Well, the four-minute second period letdown in Game 1 has been replaced by the horrible final 1:47 of regulation in Game 5.  On a night when the Rangers almost did everything they could not to win – they managed to step up and find a way to one-up themselves.

I can try and whine away the loss to the weak hooking call on Blair Betts in overtime that was a makeup call for an earlier weak call against the Sabres.  I can wring my hands over the phantom goalie interference penalty on Brad Isbister when it appeared, to me anyway, that Buffalo goalie Ryan Miller initiated any of the contact – especially when the referees overlooked a Daniel Briere cross check on Henrik Lundqvist during a goal mouth scramble late in the second period.  The bottom line is the Rangers, after playing a lackluster game, had this game won going into the final two minutes when the wheels fell off the wagon.
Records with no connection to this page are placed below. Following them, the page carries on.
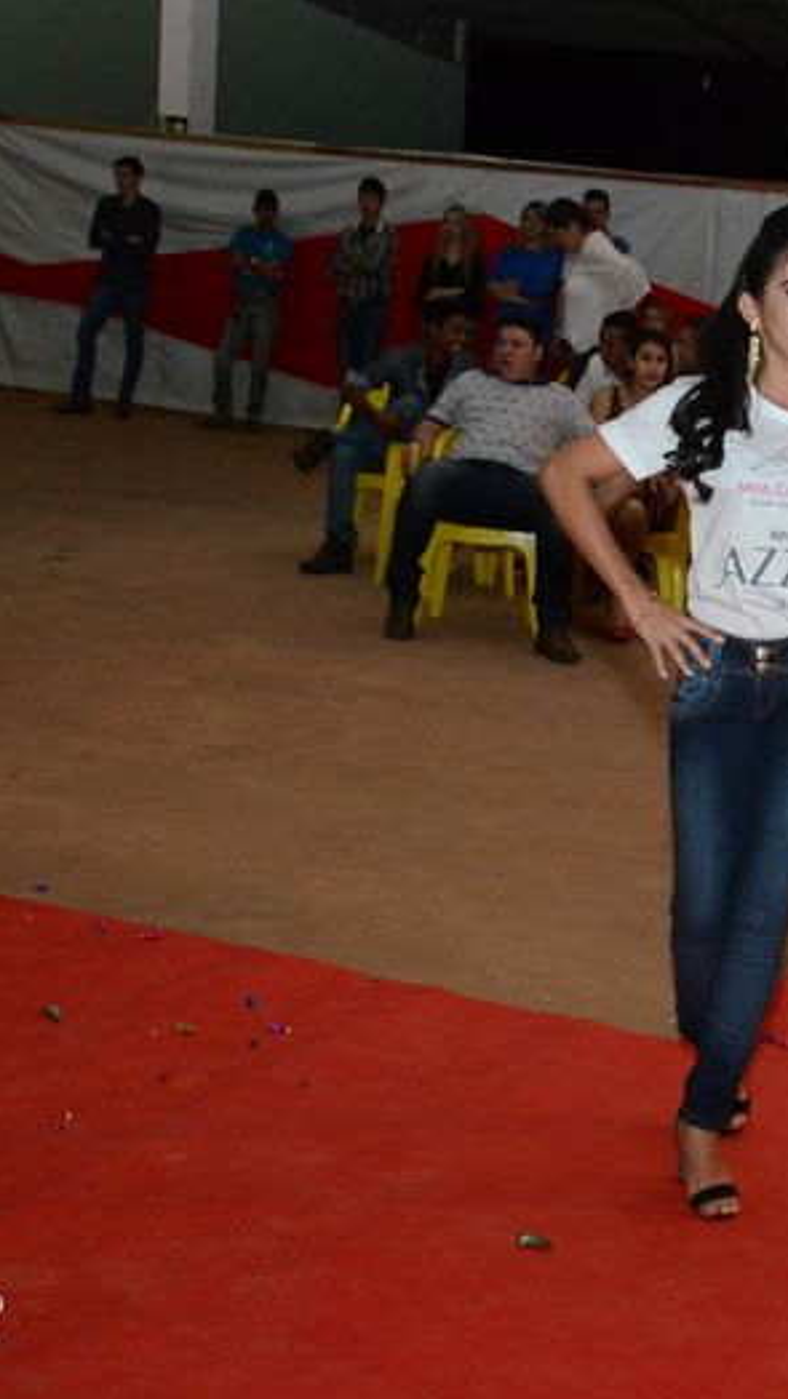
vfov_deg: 31.4
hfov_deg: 17.4
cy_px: 705
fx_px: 2487
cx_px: 849
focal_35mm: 67
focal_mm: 28
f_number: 4
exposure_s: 1/60
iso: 3200
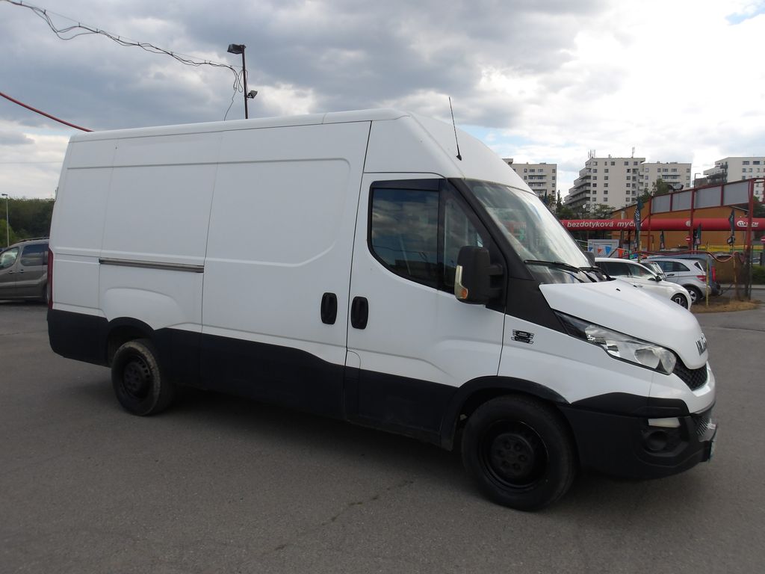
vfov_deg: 51.4
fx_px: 597
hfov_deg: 65.3
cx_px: 382
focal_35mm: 27
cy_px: 287
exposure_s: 1/787
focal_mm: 4.9
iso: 100
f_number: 3
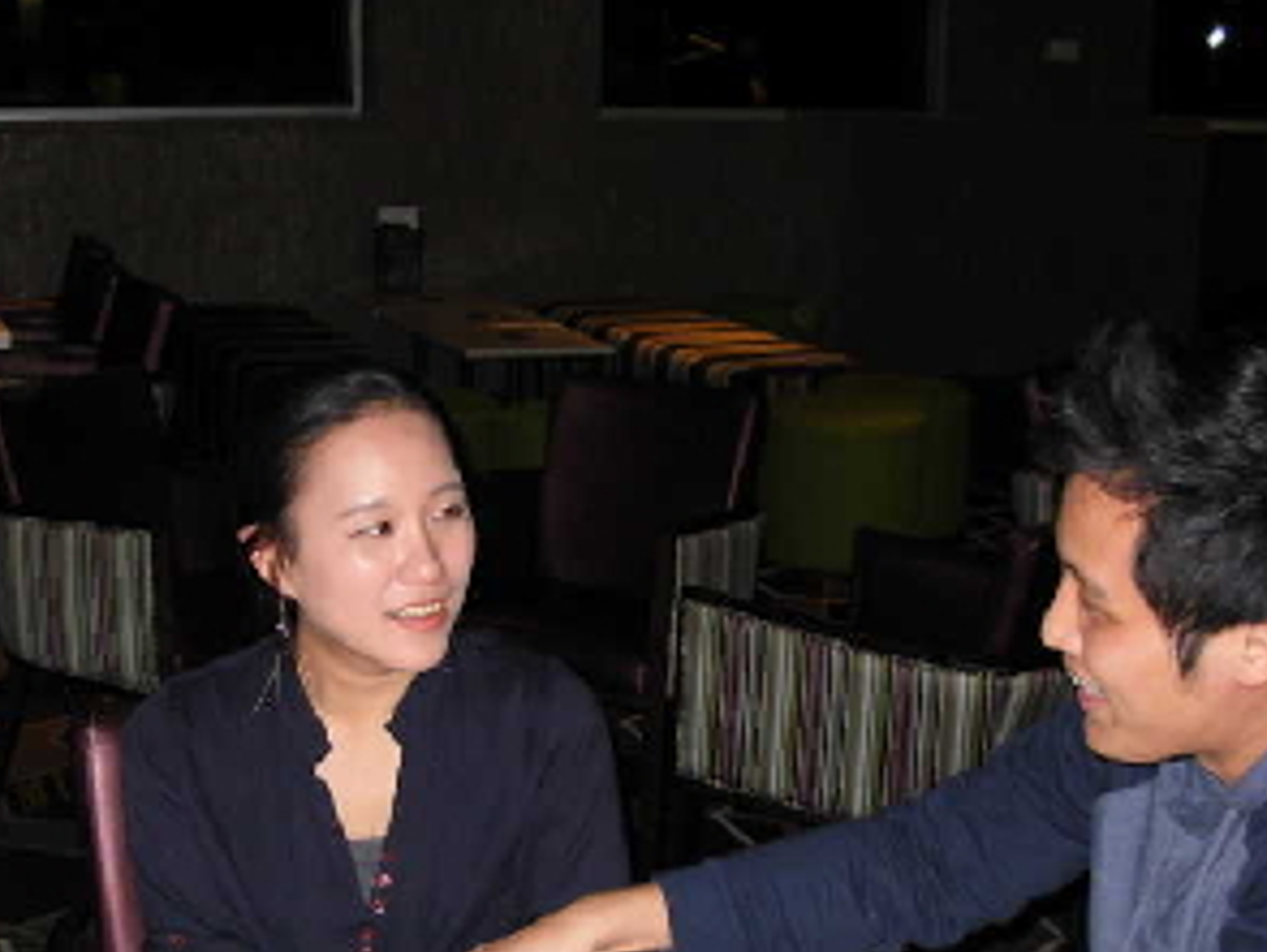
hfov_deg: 31.0
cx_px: 435
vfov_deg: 23.6
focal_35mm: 62
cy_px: 594
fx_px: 2271
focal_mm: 6.3
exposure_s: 1/67.8
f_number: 2.9
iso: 168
The beginning of the end started when Michael Rozsival iced the puck with 1:47 left.  The almost-hero for the Rangers, Martin Straka, then committed a turnover with 1:05 to play when he made a cross ice pass at the Sabres’ blue line rather than take the safer, and smarter, play of dumping the puck deep and going in on the forecheck.  Oh yeah, that would have required the Rangers to actually forecheck (more on that later).  Then Fedor Tyutin commits the final icing with 16 second remaining in regulation.

The funny thing is you can pile all of those mistakes, one on top of another, and they still don’t compare to the one coach Tom Renney made in the final two minutes.  Why in the world was the Jaromir Jagr line on the ice in the final two minutes?  Arguably, they are the Blueshirts worst defensive line.  Then toss in the fact that Michael Nylander has been battling a flu bug and Jagr was not 100% after bumping knees with Dainius Zubrus and you left wondering which team Renney was coaching last night.

On top of all that, the Rangers still had a chance to win, and might have, if they played as a five-man unit instead of running around – especially as Chris Drury tied the game.  The Rangers skaters looked more like goalies as three players went to the net rather than go for the puck.  If only the forwards went to the net like that on offense.

I am still wondering why the Rangers just didn’t start pulling people down and holding and hooking.  With so little time left in the game, a penalty wasn’t going to play a big difference.  In fact, it would have allowed Renney to make up for his brain fart of using the Jagr line to protect a one-goal lead with less that two minutes left in the game.

Even worse than Renney’s decision, it seems that none of the beat writers even questioned him about it.  If they did, none of them wrote about it.

Ah, offense.  I wrote previously that offense is overlooked when it comes to the playoffs and the Rangers sure overlooked it last night.  They let the Sabres dictate the tempo of the game as the Blueshirts seemed more interested in not losing the game than winning the game.  Instead of forechecking and stopping the Sabres before they got started, the Rangers lapsed into a more passive game, as they seemed more intent on clogging the neutral zone than doing anything else.

Unfortunately, I was right about one other thing prior to Game 5.  I wrote that Maxim Afinogenov would be a player to be watched – and he was.  It seems that Lindy Ruff’s benching of the enigmatic winger might have saved the series for the Sabres.

History does not look kindly on the Rangers uphill climb.  The Rangers are 1-11 when they have lost Game 5 during any best-of-seven series – as opposed to their 8-1 record when they win Game 5.  In fact, teams winning Game 5 go on to win 80% of those series.  Of course, that one Ranger win was in 1994 when they came back to defeat the New Jersey Devils – after blowing a one-goal lead in Game 7 with, yup, 7.7 seconds remaining in regulation.  However, there is no Mark Messier, Brian Leetch or Stephane Matteau to rescue them in 2007.

Conversely, the Sabres are 2-1 win they win Game 5 and are 1-9 when they lose.


The bottom line for Game 6 is the Rangers have to throw everything at the Sabres.  They need to regain their focus and intensity and must be willing to forecheck the Sabres from the start.  They are going to continue to need to get traffic in front of Miller and the Sabres net.  And much to the chagrin of Jagr, the Rangers power play must shoot more, get traffic in front and play dump and chase when the Sabres line four across at the blue line.